Prime previsioni per la stagione invernale 2016-17 (prima parte): il freddo inverno previsto da JAMSTEC!

E’ ancora presto per parlare della prossima stagione invernale, anche se alcuni punti fermi oramai ci sono: niente più Nino, in particolare quello particolarmente intenso che nell’Inverno 2016 ha condizionato e riscaldato fortemente il clima terrestre, e via libera al fenomeno opposto, quello della Nina.

I vari centri di calcolo mondiali prevedono l’arrivo di una Nina piuttosto moderata, anche se i vari modelli sono un po’ in contrasto tra di loro.


Nel grafico seguente possiamo infatti osservare le incertezze relative al mese di Gennaio 2017, anche se la media dei modelli matematici indica un livello di anomalia termica di -0,8°C nella zona del Pacifico Centrale (Nino 3.4), il che indica una Nina molto moderata.

E’ proprio questo stato di incertezza sulla forza della Nina (il modello giapponese JMA indica ad esempio un valore da Nina Strong, mentre quello della NASA propone la perfetta neutralità), ad influenzare le previsioni per il prossimo inverno, che sono molto instabili e variabili tra un centro di calcolo e l’altro.

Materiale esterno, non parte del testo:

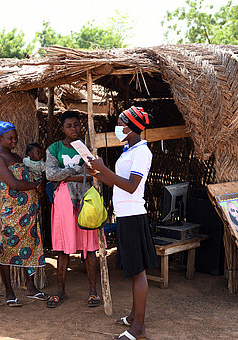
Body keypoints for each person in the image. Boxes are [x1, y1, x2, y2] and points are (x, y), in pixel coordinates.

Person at [88, 106, 156, 340]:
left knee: (138, 272)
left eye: (120, 123)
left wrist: (104, 168)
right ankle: (133, 316)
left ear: (131, 127)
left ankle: (138, 328)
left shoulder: (142, 153)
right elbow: (119, 183)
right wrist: (98, 173)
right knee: (134, 269)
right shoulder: (129, 150)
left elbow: (131, 186)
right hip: (125, 215)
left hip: (134, 215)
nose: (117, 127)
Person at [0, 121, 49, 307]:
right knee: (7, 249)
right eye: (10, 138)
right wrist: (35, 186)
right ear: (0, 138)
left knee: (29, 248)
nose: (15, 140)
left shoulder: (16, 156)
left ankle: (30, 288)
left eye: (16, 137)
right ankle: (9, 292)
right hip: (13, 212)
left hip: (29, 213)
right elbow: (14, 184)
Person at [45, 110, 101, 308]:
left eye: (76, 124)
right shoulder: (54, 148)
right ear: (62, 128)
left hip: (86, 199)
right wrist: (77, 172)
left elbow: (95, 173)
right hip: (64, 200)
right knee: (62, 248)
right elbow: (50, 174)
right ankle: (60, 291)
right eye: (68, 126)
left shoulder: (86, 148)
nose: (73, 129)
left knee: (90, 247)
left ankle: (93, 291)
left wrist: (66, 175)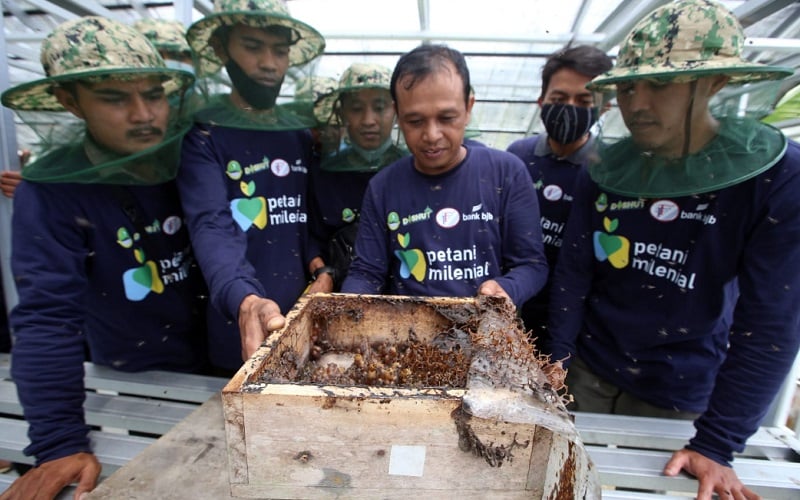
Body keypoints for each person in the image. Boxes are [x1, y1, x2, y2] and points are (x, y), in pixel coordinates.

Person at [546, 1, 800, 498]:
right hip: (590, 371)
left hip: (680, 387)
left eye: (659, 86)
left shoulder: (775, 177)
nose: (637, 103)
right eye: (627, 86)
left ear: (715, 83)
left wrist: (718, 440)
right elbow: (575, 271)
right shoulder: (607, 169)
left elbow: (772, 318)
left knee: (650, 489)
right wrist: (558, 357)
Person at [0, 16, 208, 500]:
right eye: (115, 98)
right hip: (135, 368)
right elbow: (47, 316)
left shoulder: (195, 153)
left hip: (222, 354)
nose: (143, 114)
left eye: (154, 94)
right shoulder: (53, 194)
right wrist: (58, 442)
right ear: (68, 100)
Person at [178, 0, 329, 374]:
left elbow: (306, 217)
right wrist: (245, 299)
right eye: (252, 46)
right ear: (220, 47)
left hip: (301, 318)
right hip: (241, 328)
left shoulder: (295, 134)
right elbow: (211, 224)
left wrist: (323, 265)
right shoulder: (204, 137)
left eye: (279, 51)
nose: (268, 63)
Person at [341, 44, 548, 308]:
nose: (432, 135)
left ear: (468, 106)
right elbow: (367, 272)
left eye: (447, 117)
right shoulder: (383, 186)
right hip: (407, 336)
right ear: (397, 114)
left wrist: (506, 288)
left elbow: (531, 265)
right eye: (415, 121)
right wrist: (350, 307)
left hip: (485, 332)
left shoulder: (506, 172)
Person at [506, 45, 612, 344]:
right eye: (559, 98)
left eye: (583, 100)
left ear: (603, 107)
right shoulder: (518, 157)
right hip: (513, 303)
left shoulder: (605, 171)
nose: (570, 108)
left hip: (571, 317)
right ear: (541, 102)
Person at [309, 63, 409, 289]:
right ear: (342, 112)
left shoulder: (414, 170)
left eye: (380, 107)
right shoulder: (324, 174)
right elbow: (313, 237)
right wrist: (322, 272)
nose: (368, 120)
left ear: (396, 110)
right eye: (356, 108)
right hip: (344, 296)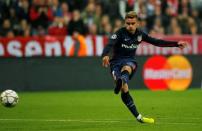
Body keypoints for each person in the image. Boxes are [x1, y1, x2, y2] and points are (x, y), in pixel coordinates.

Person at [101, 11, 187, 124]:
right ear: (124, 23)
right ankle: (138, 117)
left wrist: (176, 44)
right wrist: (105, 55)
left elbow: (157, 42)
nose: (130, 26)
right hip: (115, 63)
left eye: (132, 23)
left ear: (137, 23)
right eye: (127, 23)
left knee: (127, 68)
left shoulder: (140, 35)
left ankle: (121, 80)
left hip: (129, 61)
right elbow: (109, 44)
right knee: (124, 90)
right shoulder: (119, 33)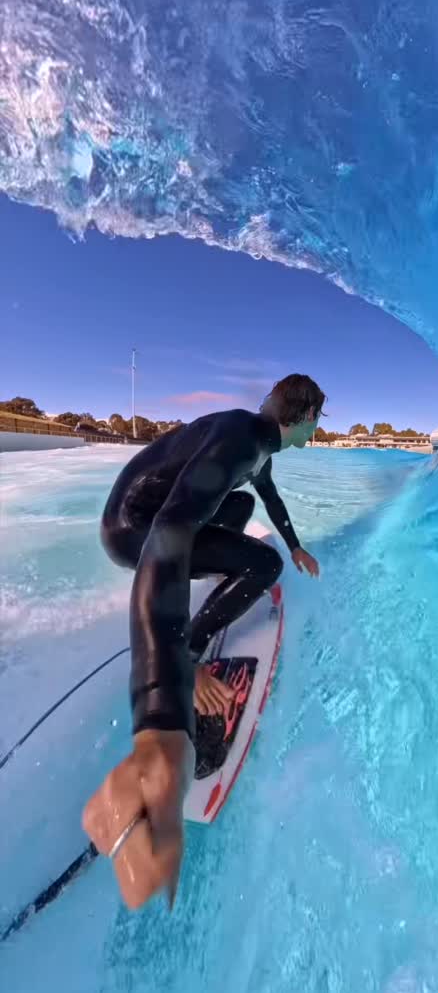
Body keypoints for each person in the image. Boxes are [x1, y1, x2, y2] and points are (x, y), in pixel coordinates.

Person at [83, 374, 324, 909]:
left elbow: (268, 494)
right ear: (304, 416)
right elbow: (168, 535)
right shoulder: (241, 440)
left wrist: (298, 544)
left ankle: (216, 572)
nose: (316, 430)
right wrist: (175, 675)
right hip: (133, 529)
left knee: (238, 514)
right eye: (317, 420)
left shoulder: (260, 444)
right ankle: (193, 641)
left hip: (148, 516)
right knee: (263, 565)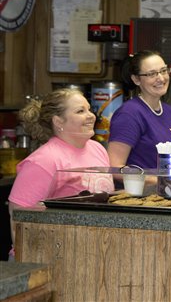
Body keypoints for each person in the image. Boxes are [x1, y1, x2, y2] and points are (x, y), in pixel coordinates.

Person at [8, 88, 113, 257]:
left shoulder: (98, 149)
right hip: (49, 256)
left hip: (89, 251)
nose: (91, 115)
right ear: (58, 121)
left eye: (89, 109)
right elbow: (18, 218)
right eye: (80, 111)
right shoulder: (44, 160)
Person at [108, 50, 171, 168]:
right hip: (139, 187)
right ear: (136, 79)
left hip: (166, 186)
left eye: (163, 71)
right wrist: (159, 179)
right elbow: (115, 167)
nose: (161, 78)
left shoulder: (170, 112)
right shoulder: (129, 114)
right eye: (152, 74)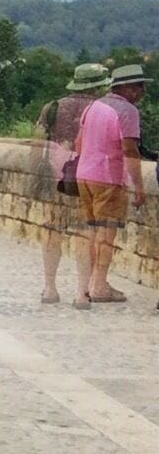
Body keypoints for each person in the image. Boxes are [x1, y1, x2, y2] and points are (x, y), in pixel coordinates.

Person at [75, 62, 146, 305]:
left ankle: (90, 282)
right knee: (106, 234)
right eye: (138, 87)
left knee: (94, 232)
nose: (141, 93)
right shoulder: (127, 111)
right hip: (108, 178)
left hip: (85, 175)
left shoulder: (93, 106)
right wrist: (138, 186)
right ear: (125, 88)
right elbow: (130, 150)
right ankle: (99, 285)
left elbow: (78, 143)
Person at [37, 63, 106, 304]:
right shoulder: (101, 110)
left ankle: (49, 288)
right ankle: (81, 294)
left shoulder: (52, 107)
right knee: (85, 233)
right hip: (87, 177)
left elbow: (40, 142)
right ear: (99, 85)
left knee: (51, 230)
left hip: (55, 178)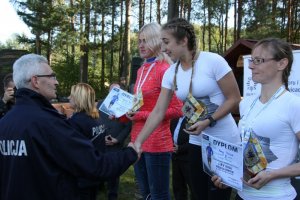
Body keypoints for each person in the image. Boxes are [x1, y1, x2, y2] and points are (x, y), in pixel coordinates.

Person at [0, 53, 138, 200]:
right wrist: (130, 152)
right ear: (35, 81)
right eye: (52, 76)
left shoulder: (5, 123)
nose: (56, 82)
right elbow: (95, 166)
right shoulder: (49, 124)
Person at [133, 18, 241, 200]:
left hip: (224, 141)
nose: (164, 48)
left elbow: (234, 99)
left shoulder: (213, 61)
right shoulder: (171, 73)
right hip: (197, 142)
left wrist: (209, 120)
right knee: (198, 195)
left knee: (217, 196)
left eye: (166, 42)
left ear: (183, 40)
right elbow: (158, 111)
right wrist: (138, 142)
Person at [212, 38, 300, 200]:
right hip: (242, 195)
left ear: (282, 64)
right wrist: (229, 175)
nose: (251, 66)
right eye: (252, 60)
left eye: (258, 61)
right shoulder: (246, 103)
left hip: (277, 196)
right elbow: (245, 149)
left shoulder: (294, 105)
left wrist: (272, 175)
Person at [127, 22, 183, 200]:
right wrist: (122, 113)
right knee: (145, 194)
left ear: (157, 42)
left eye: (145, 41)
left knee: (159, 195)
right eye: (139, 41)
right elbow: (140, 105)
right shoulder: (141, 69)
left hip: (158, 143)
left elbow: (177, 109)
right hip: (137, 140)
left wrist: (141, 115)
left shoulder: (165, 69)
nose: (141, 45)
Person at [68, 83, 106, 200]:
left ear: (79, 99)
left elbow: (70, 152)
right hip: (95, 172)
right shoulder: (97, 118)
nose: (69, 97)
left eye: (72, 95)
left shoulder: (76, 121)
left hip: (81, 177)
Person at [97, 83, 132, 200]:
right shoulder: (101, 104)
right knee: (99, 166)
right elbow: (96, 121)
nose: (115, 92)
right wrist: (101, 137)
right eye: (113, 90)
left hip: (116, 143)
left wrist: (117, 140)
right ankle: (99, 187)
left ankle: (112, 194)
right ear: (109, 91)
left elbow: (128, 127)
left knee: (114, 169)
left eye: (117, 90)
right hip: (101, 141)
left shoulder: (125, 107)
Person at [170, 117, 192, 200]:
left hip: (188, 158)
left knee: (193, 186)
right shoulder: (175, 119)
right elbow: (170, 133)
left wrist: (181, 148)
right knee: (178, 185)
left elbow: (195, 140)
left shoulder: (192, 119)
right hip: (175, 157)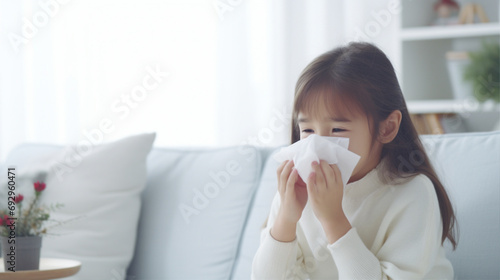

Cominciando col modello climatico giapponese JAMSTEC, che è piuttosto famoso per i successi per le previsioni a lunghissimo termine, notiamo anzitutto, a livello oceanico, la presenza di un vasto “blob freddo” sull’Atlantico Settentrionale, a sud della Groenlandia, ed anche sulle coste occidentali europee.

La Nina appare debole, mentre acque molto calde interesserebbero la zona est del Pacifico a ridosso degli Stati Uniti.

Ne deriverebbe un inverno una volta tanto mite sugli States, mentre sarebbe molto freddo sull’Europa Occidentale e sull’Italia e Nord Africa, una vera novità dopo tre anni di inverni molto miti!

Dal punto di vista delle precipitazioni, invece, l’effetto della Nina sarebbe quello di determinare scarsa piovosità sull’Europa Occidentale.

Per questo modello, in riassunto, aspettiamoci un inverno freddo e secco sulla nostra Penisola!